In der Choosing Wisely Top 5-Liste für das Jahr 2021 empfiehlt die «pädiatrie schweiz» keine Bronchodilatatoren oder Steroide für die Behandlung der akuten Bronchiolitis einzusetzen.1) Eine kürzlich publizierte Studie zeigt, dass die Schweizer Kinderärzt:innen immer weniger Medi­ka­mente bei der akuten Bronchiolitis verwenden und sich auf dem richtigen Weg befinden.2)

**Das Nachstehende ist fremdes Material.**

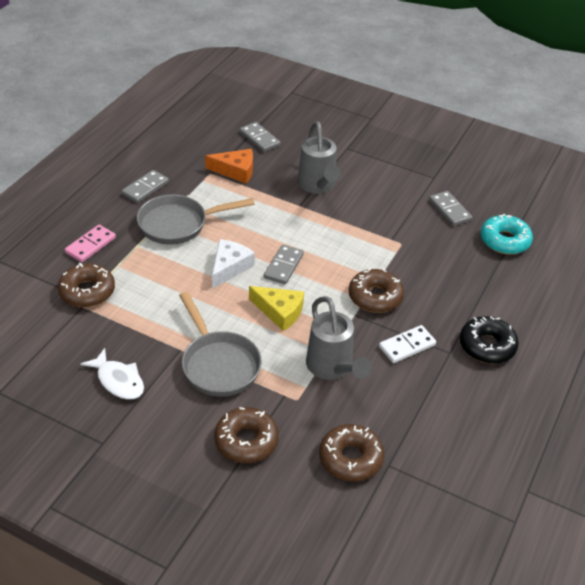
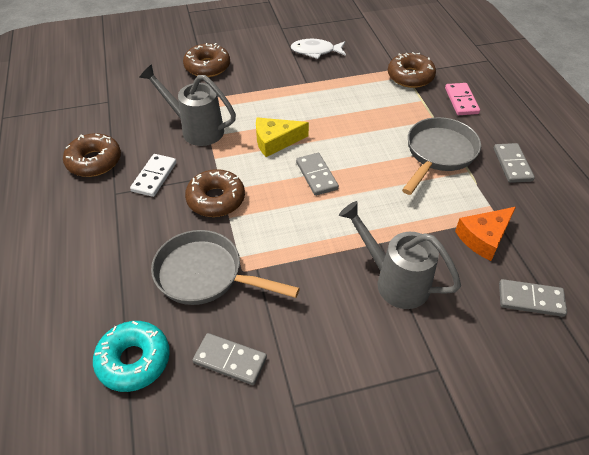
camera: 140 degrees right, 5 degrees up
(218, 364) = (272, 89): grey pan -> grey pan (205, 275)
(229, 267) = (353, 148): white cheese -> none
(350, 458) = (135, 92): brown donut -> brown donut (94, 161)
(487, 346) = (84, 218): black donut -> none

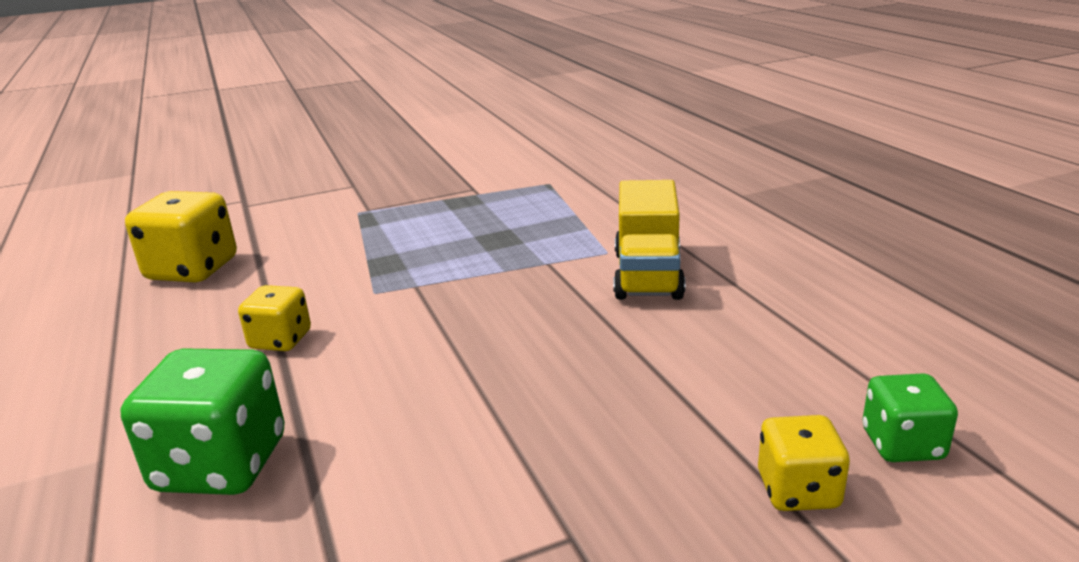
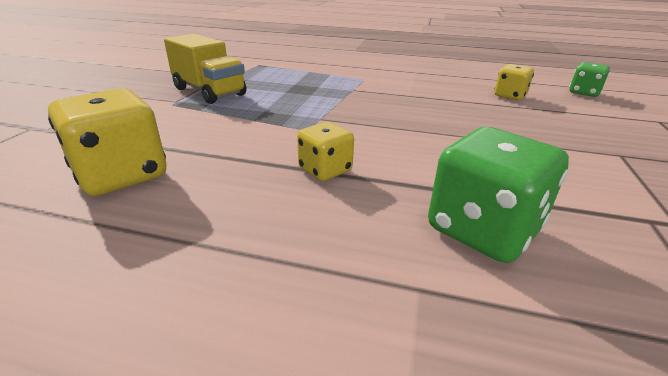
camera: 55 degrees left, 5 degrees up
(648, 275) = (402, 80): yellow truck -> yellow truck (209, 92)
(798, 490) = (605, 112): yellow dice -> yellow dice (510, 96)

Die akute Bronchiolitis ist bei Säuglingen die häufigste virale Infektionskrankheit der unteren Atemwege, deren natürlicher Verlauf durch Medikamente nicht wirksam beeinflusst werden kann.3,4) In den letzten 50 Jahren wurden verschiedenste Therapien wie ß2-Agonisten, Anti­choliner­gika, Steroide, Leukotrienrezeptor-Antagonisten, Antibiotika und Physiotherapie ausprobiert und untersucht, ohne dass ein relevanter Einfluss auf den Krankheitsverlauf gezeigt werden konnte.5–10) Eine erste Umfrage in der Schweiz im Jahre 2001 zeigte, dass diese Medikamente dazumal sehr häufig eingesetzt wurden.11) Daraufhin veröffentlichte die Schweizerische Gesellschaft für pädiatrische Pneumologie (SGPP) im Jahre 2003 die erste nationale Guideline zur «Behand­lung der akuten Bronchiolitis im Säuglingsalter».12) In dieser wird vom Einsatz all dieser Medika­men­ten abgeraten und nur eine unterstützende Behandlung mit zusätzlichem Sauerstoff, Flüssigkeits­management und Atemunterstützung bei Bedarf empfohlen. Eine weitere Umfrage unter Kinderärzte:innen im Jahre 2006 zeigte bereits einen Rückgang in der Verschreibungspraxis dieser Medi­kamente.13) Seither wurden mehrere inter­nationale Leitlinien mit ähnlichen Empfehlungen veröffentlicht.14–16)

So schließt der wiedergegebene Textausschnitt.